The original rules said, "A wizard can see through the eyes of [...] illusions brought by his creation spells." (AW 4) There's a long section following on the limitations of illusions but it says nothing about vision. In the Legacy Beta version, this line has been copied verbatim on p137. I think it's fairly clear the intent is that it is possible to use an illusion as a scout. To say that the intent is that the illusion can only show you what you already know about is to make the ability a useless humorous mockery, a lot like Invisible Boy's power to be invisible only when nobody is watching (Mystery Men). There's no reason I know to think this was what was intended and it seems like the sort of thing that would be mentioned.
The idea that illusions can only see things the wizard knows about is, IMO, absolutely in the spirit of illusions. When I GM, I say illusions can't be used as scouts. But I think it's pretty clear that's a widely-used house rule, and in RAW they can.

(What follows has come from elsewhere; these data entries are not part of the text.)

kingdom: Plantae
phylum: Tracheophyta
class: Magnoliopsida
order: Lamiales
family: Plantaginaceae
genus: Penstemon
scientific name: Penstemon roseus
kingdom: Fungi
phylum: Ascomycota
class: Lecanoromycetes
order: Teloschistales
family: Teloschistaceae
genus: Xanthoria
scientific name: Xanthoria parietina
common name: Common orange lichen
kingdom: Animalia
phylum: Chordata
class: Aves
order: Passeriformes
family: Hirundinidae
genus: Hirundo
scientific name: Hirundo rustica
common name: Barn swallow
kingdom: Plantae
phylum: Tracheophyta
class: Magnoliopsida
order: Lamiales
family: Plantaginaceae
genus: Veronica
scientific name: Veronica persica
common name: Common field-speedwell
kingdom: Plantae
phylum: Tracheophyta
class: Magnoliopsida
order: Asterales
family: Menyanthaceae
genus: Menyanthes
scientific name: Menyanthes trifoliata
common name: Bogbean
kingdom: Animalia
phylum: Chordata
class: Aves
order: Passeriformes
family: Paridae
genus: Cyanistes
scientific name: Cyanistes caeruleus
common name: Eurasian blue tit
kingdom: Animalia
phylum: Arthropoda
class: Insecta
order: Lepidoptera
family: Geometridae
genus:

I think the decision was driven by the designer believing that the ability to see through the eyes of a summoned creature was cool (see the last paragraph of the battle in Wizard) and perhaps realistically required if the illusion was to be teleoperated in combat.
Curiously, there's nothing in the rules saying that an illusion can hear or smell, though it seems in the spirit of the rules to think this should work the same as vision.
I think it's an open question whether illusions and other created figures should have enough intelligence to operate independently. Perhaps some or all of them should be smart enough the wizard could say, "run around the corner and kill whatever you find." This could be a magical talent, or a more advanced version of the spell.